What is required — Copy the records below exactly, but leave out any picture they contain.

[Records from a dataset]
+===+
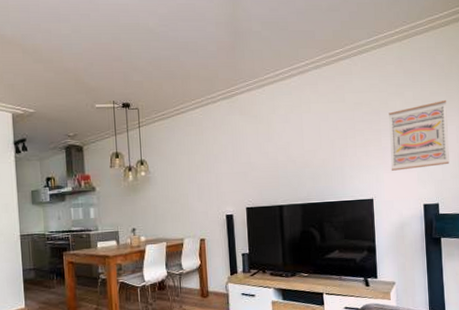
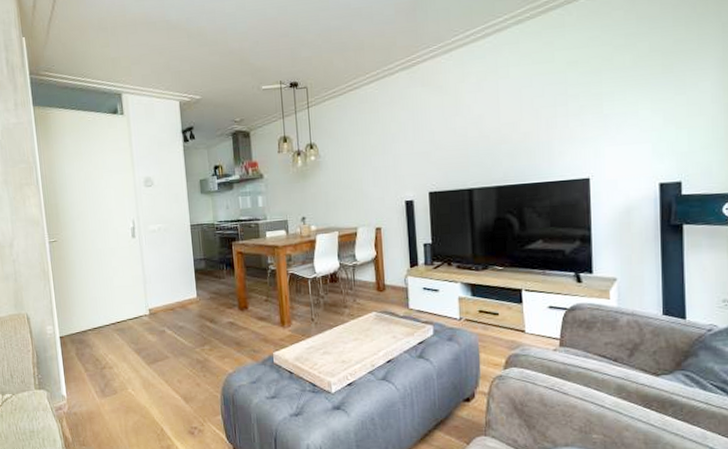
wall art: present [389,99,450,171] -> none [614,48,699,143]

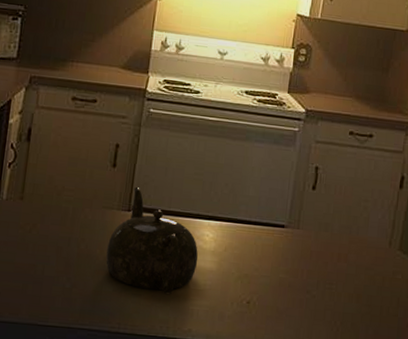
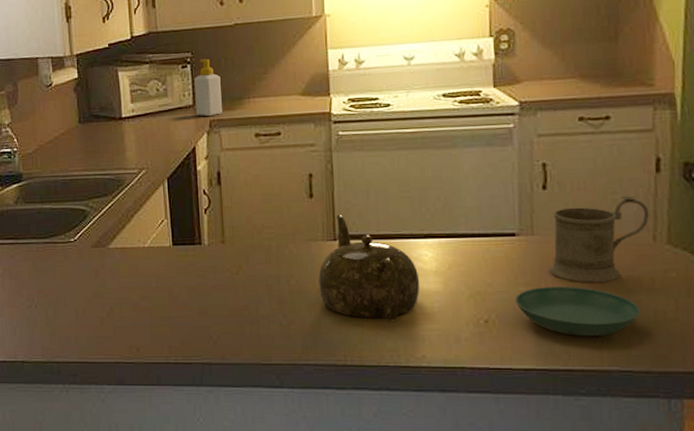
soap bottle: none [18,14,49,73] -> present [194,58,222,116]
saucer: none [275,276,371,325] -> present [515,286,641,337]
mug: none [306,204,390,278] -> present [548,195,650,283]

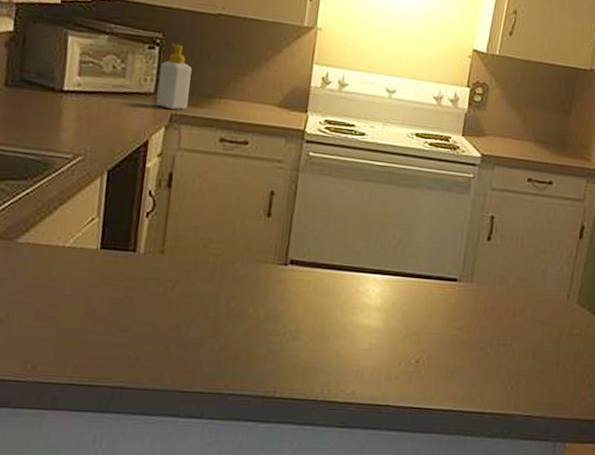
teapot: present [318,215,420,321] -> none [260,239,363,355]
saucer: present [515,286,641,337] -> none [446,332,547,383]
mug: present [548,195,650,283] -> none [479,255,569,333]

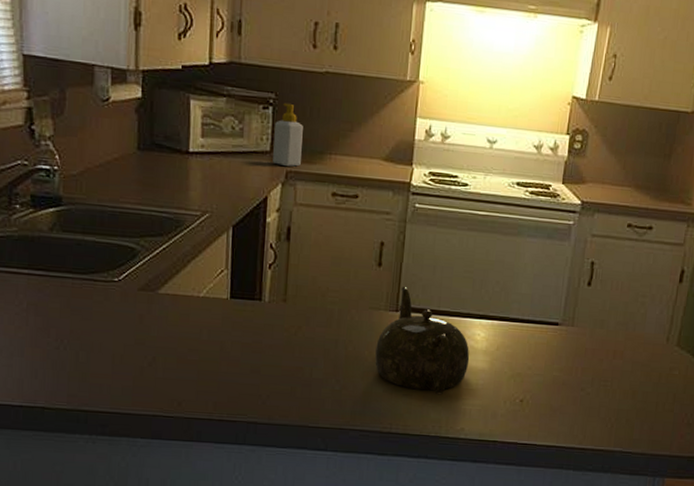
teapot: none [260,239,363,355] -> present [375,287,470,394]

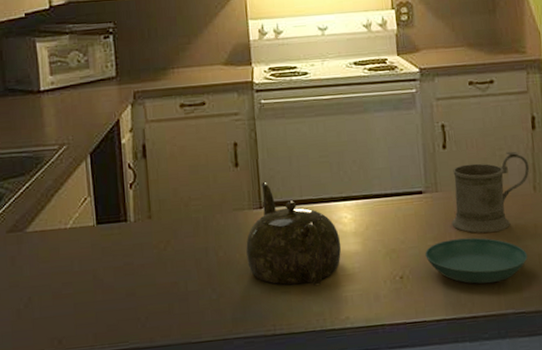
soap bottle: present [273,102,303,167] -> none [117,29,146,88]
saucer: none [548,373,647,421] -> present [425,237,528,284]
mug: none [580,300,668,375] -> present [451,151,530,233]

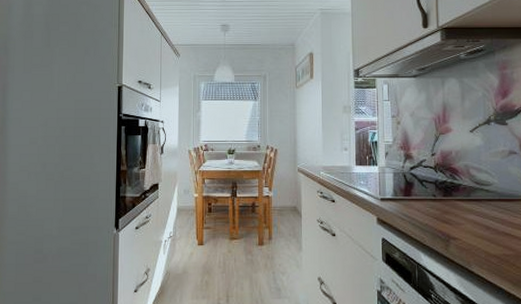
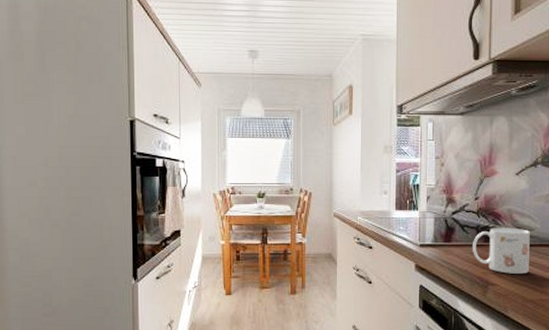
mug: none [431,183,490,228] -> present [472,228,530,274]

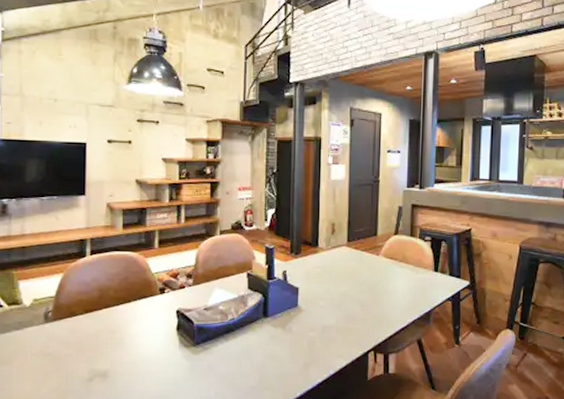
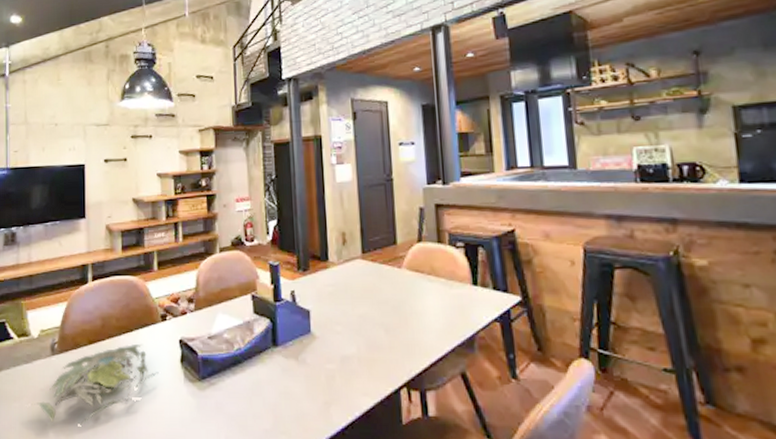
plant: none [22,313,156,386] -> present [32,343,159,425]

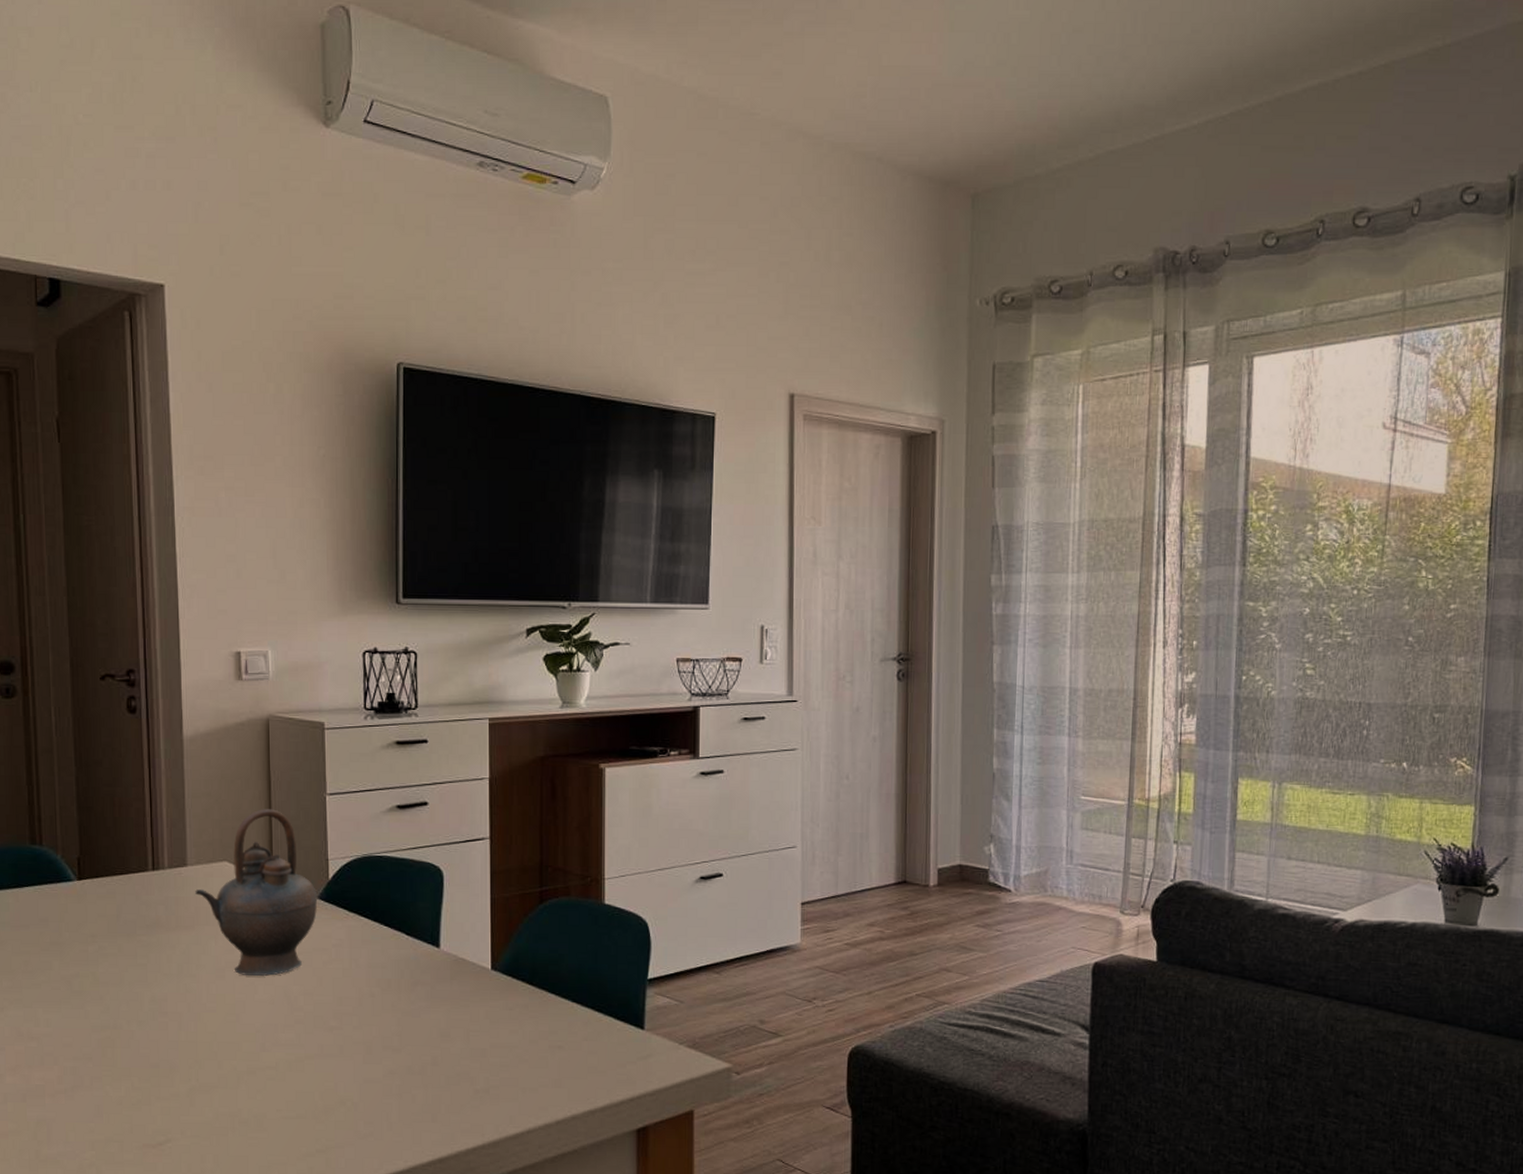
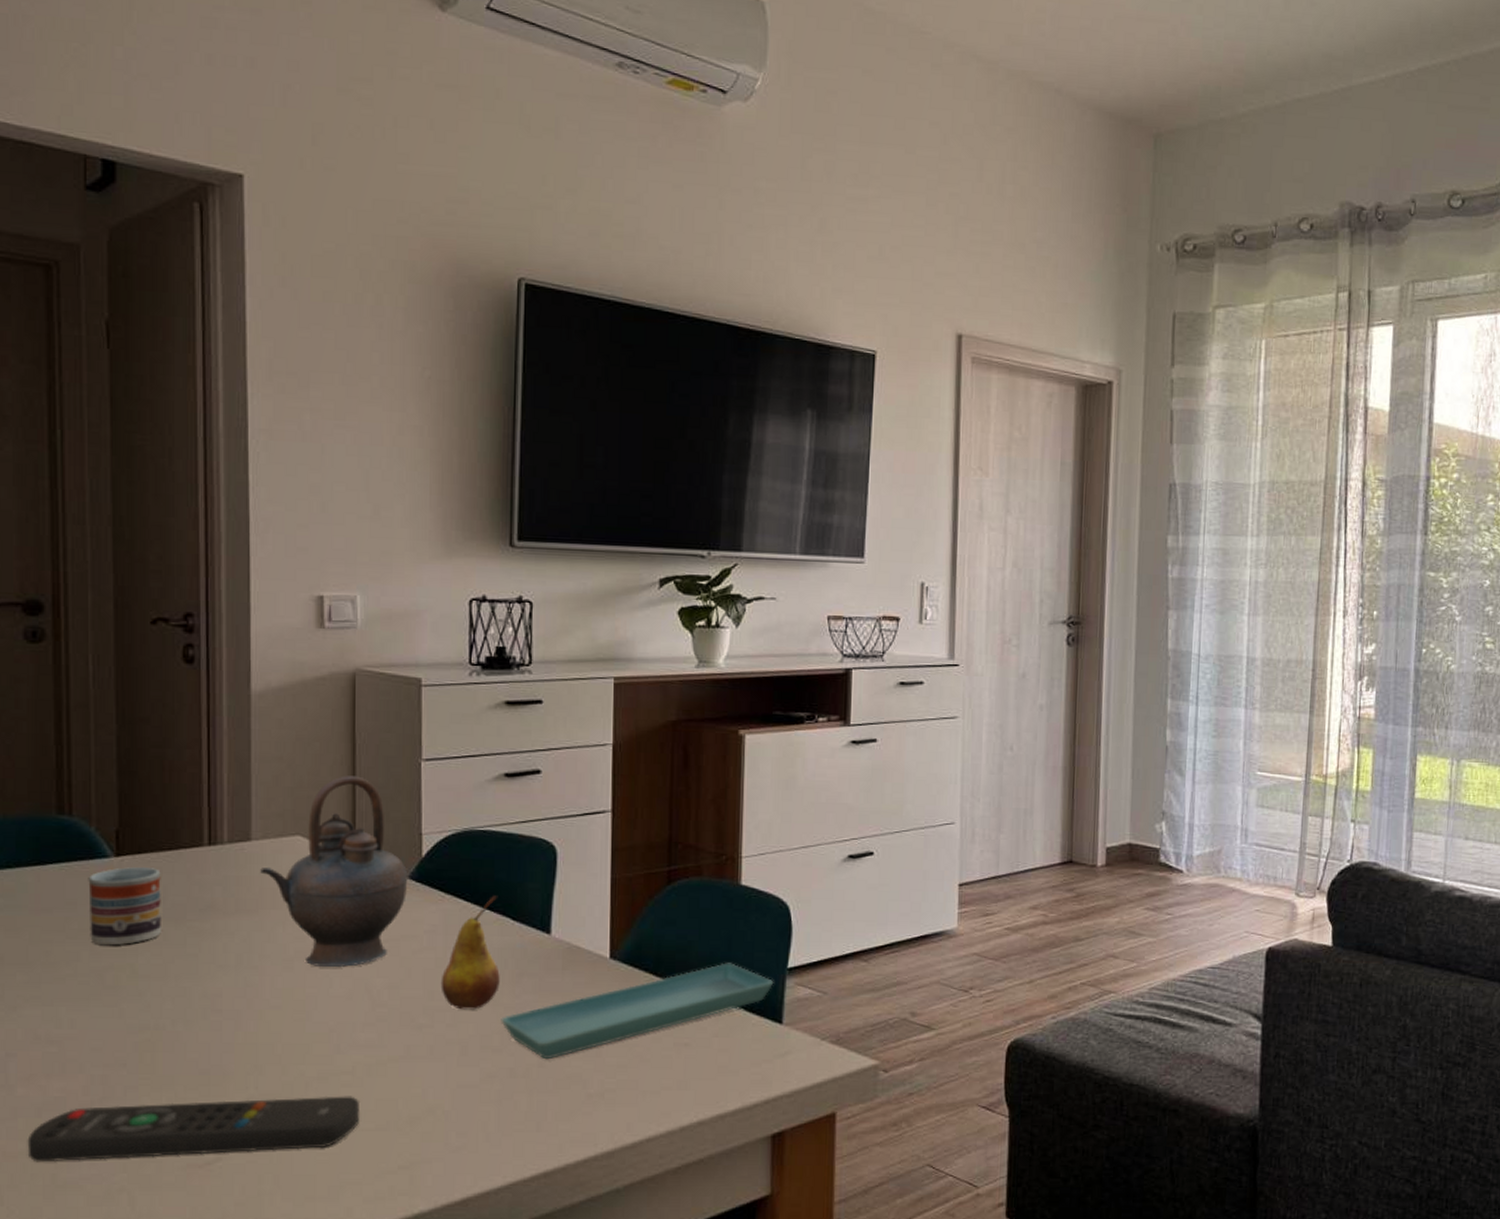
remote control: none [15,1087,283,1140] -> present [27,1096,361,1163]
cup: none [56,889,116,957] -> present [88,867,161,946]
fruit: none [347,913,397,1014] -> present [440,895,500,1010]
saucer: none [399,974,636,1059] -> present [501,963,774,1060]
+===+
Answer to the exercise —
wall art: present [389,99,450,171] -> none [614,48,699,143]

soap bottle: none [18,14,49,73] -> present [194,58,222,116]
saucer: none [275,276,371,325] -> present [515,286,641,337]
mug: none [306,204,390,278] -> present [548,195,650,283]

teapot: present [318,215,420,321] -> none [260,239,363,355]
saucer: present [515,286,641,337] -> none [446,332,547,383]
mug: present [548,195,650,283] -> none [479,255,569,333]

teapot: none [260,239,363,355] -> present [375,287,470,394]

soap bottle: present [273,102,303,167] -> none [117,29,146,88]
saucer: none [548,373,647,421] -> present [425,237,528,284]
mug: none [580,300,668,375] -> present [451,151,530,233]

mug: none [431,183,490,228] -> present [472,228,530,274]

plant: none [22,313,156,386] -> present [32,343,159,425]

remote control: none [15,1087,283,1140] -> present [27,1096,361,1163]
cup: none [56,889,116,957] -> present [88,867,161,946]
fruit: none [347,913,397,1014] -> present [440,895,500,1010]
saucer: none [399,974,636,1059] -> present [501,963,774,1060]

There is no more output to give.